Network-based Shared Insight Cache - Best Practices and Sizing guide
Last Updated July 22, 2014
What considerations are there for using the network-based Shared Insight Cache server?
About Shared Insight Cache (SIC)
The SIC server works with Symantec Endpoint Protection (SEP) 12.1 clients, especially in virtualized environments, to improve on-demand scan performance. SEP clients can be configured to request information on unknown files and submit information on known files to/from the SIC. The SEP client performs these lookups during all scheduled and on-demand scans. This allows the the client to substitute a small amount of network traffic for a larger amount of disk I/O by not scanning files another SEP client has already scanned and determiend to be safe.
Note: The SIC feature is designed for use in highly homogenous, virtualized environments. It is considered best practice to utilize this feature only in such environments. Network-based SIC may be implemented for physical clients if desired, but the network impact may outweigh the potential I/O bandwidth gains.
Network-based SIC server system requirements and recommendations
The network-based SIC server is designed to run on a stand-alone physical or virtual machine, and should not be installed to a system running other database applications or high-availability server applications, such as Symantec Endpoint Protection Manager (SEPM) or Microsoft SQL Server. See System requirements for network-based Symantec Shared Insight Cache Server for official system requirements.
Network-based SIC server CPU, memory and disk usage considerations
The network-based SIC server stores all file information in memory to provide the best performance possible. Memory usage will grow until the SIC is reset, or reaches the maximum amount available to the process (2 GB on 32-bit Windows, 8GB on 64-bit Windows). Disk space usage is minimal and does not grow over time.
Expected memory usage for a network-based SIC server serving less than 100 clients is expected to be 2GB or less. network-based A SIC server serving 100-1000 clients will use 4 GB or more.
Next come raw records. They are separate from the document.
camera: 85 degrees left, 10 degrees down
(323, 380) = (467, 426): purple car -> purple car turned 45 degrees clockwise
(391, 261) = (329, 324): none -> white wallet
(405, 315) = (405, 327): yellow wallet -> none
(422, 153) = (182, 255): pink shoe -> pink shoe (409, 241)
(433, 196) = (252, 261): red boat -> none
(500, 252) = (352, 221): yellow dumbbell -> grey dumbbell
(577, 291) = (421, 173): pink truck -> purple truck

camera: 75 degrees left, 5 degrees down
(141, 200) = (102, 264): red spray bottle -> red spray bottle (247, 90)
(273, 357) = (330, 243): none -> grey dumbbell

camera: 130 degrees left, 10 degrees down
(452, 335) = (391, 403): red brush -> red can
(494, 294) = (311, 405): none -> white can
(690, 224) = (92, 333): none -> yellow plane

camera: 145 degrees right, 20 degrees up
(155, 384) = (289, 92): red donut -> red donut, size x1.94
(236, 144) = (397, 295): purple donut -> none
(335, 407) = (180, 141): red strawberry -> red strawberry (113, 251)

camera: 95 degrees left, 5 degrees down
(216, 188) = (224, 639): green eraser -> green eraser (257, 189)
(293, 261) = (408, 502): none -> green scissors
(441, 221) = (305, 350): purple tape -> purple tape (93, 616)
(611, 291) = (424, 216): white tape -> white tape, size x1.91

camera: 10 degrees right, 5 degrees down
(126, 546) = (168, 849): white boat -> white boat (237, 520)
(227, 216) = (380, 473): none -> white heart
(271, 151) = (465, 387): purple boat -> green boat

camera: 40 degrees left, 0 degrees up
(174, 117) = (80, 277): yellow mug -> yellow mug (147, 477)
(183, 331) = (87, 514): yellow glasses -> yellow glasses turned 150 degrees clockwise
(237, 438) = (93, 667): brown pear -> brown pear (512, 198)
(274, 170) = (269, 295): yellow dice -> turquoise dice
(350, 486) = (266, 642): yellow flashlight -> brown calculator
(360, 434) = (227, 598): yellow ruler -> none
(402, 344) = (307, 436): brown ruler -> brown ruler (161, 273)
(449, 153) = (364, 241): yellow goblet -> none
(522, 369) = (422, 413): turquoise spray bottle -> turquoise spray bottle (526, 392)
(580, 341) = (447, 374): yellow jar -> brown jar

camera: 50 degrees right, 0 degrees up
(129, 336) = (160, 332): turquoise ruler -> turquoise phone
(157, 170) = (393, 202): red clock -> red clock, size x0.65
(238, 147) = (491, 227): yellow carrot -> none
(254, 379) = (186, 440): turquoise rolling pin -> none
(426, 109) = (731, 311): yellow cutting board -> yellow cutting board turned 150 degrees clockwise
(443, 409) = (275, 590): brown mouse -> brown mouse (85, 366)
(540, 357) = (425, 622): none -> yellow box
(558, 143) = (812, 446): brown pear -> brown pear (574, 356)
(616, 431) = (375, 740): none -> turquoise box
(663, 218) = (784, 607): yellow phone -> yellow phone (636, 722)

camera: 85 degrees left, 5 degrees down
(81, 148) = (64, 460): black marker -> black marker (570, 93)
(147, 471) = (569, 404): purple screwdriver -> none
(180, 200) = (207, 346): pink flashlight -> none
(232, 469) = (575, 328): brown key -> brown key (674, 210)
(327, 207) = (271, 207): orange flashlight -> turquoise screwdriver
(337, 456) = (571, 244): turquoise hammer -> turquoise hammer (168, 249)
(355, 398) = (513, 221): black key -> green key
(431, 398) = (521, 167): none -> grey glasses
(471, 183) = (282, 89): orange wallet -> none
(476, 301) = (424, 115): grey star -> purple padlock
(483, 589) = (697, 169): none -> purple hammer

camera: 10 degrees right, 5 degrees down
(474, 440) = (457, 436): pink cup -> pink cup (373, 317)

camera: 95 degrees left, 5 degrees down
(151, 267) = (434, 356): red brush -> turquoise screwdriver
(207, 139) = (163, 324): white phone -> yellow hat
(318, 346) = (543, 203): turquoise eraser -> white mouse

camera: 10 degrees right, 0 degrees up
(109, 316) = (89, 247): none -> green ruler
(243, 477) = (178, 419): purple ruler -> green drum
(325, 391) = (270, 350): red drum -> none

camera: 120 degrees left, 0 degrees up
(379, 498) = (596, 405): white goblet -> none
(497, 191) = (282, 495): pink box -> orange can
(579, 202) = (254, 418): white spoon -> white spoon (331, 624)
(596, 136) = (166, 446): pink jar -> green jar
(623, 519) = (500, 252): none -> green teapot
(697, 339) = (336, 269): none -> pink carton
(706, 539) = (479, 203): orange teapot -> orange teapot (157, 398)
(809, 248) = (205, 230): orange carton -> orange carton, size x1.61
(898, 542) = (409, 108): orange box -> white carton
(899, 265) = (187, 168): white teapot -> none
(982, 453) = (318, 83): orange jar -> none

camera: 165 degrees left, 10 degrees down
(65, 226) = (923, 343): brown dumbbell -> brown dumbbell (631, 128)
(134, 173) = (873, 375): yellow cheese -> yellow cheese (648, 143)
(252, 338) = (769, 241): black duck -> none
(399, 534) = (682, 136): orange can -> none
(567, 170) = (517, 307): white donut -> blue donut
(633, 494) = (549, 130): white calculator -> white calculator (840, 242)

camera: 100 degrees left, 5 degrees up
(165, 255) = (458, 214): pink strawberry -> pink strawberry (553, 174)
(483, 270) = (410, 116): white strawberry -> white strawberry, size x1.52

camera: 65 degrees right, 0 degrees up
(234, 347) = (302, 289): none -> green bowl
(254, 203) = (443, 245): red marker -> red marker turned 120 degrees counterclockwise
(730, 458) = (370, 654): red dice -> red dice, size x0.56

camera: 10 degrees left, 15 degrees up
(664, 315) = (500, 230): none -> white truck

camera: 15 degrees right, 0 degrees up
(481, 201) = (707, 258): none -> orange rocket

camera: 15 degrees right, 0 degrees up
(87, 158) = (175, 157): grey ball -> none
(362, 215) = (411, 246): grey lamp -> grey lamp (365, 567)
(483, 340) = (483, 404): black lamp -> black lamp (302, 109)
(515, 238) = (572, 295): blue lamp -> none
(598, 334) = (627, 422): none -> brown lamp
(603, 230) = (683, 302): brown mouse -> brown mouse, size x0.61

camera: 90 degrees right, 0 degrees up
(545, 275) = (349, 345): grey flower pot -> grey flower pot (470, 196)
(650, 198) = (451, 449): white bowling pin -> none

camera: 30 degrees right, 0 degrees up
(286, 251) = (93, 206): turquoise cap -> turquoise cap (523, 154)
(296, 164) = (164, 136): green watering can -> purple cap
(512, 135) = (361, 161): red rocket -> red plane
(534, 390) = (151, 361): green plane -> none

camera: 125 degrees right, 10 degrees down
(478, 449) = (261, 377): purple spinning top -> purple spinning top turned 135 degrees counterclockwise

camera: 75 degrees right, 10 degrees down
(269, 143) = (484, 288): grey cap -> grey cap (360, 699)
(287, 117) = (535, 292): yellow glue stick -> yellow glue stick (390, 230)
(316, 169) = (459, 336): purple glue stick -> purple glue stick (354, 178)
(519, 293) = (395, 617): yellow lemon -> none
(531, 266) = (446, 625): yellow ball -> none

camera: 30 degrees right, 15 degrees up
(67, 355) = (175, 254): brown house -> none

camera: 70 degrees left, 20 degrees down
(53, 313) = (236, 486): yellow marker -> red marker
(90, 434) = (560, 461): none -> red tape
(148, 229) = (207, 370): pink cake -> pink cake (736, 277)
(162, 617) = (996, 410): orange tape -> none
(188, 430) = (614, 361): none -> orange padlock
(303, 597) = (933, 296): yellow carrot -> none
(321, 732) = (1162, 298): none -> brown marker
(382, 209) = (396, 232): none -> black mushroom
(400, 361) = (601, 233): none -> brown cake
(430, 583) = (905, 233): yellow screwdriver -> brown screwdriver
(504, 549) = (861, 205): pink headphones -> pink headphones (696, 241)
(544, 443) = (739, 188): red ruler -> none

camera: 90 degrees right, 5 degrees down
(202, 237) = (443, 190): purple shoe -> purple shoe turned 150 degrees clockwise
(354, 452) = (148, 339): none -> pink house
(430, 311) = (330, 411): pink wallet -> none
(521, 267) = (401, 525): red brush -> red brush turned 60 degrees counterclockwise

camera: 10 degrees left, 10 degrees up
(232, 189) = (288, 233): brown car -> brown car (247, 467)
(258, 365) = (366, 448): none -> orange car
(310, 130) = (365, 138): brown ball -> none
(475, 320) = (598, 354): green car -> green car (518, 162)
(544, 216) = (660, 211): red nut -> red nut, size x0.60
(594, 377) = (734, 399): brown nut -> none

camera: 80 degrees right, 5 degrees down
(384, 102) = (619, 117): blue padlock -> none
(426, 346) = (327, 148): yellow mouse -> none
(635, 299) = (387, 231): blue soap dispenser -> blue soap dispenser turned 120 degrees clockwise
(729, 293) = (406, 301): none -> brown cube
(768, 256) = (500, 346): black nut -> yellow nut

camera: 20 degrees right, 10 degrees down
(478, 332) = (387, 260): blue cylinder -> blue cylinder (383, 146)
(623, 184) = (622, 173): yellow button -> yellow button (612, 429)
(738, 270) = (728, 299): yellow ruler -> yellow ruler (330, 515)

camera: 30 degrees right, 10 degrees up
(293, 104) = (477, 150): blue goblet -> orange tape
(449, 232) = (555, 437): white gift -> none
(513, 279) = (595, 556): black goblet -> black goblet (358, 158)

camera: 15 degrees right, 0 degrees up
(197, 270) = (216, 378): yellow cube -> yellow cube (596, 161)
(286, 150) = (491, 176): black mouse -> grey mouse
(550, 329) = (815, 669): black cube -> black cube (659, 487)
For network-based SIC servers with more than 1000 clients, expect 8GB or larger memory loads. 64-bit Windows is recommended for any SIC server with 100 or more SEP clients.
For best performance, the network-based SIC server requires a dual-core or better processor. For client loads of less than 100, a single-core processor may provide acceptable performance.
Network-based SIC server placement
The purpose of SIC is to trade a large amount of file I/O (reading an entire file into memory and then scanning it) with a smaller amount of network I/O (passing metadata about a file back and forth between SEP client and the SIC). The fewer differences between the files on the SEP clients sharing the same SIC, and the lower the network latency between the SIC and SEP clients, the bigger the benefit. To ensure the best performance gain from SIC use the following best practices:
Install the network-based SIC server on the same VDI cluster as its SEP clients
If the network-based SIC is installed to a physical system, install it to a computer on the same physical network segment as the VDI cluster
If there are multiple VDI clusters in the environment in different physical network segments, separate cache servers should be used for each network segment/VDI cluster
Separate cache servers should be installed for each base image to maximize content overlap between systems
Network-based SIC server client load
The network-based SIC Server can support up to 1,500 concurrently scanning SEP clients. For a network-based SIC server to support more than 1500 clients, scan randomization must be enabled on clients utilizing SIC. Using scan randomization, the cache server can support 1500 clients per hour of the randomization window up to a maximum of 24,000 clients.
SEPM Policy considerations
Only one network-based SIC server IP address or hostname can be configured for each SEP Virus and Spyware Protection policy. It may be necessary to split Client Groups up based on SIC size limitations in large VDI infrastructures. Alternatively, a DNS alias (A record) can be created to allow DNS round-robin between several network-based SIC servers.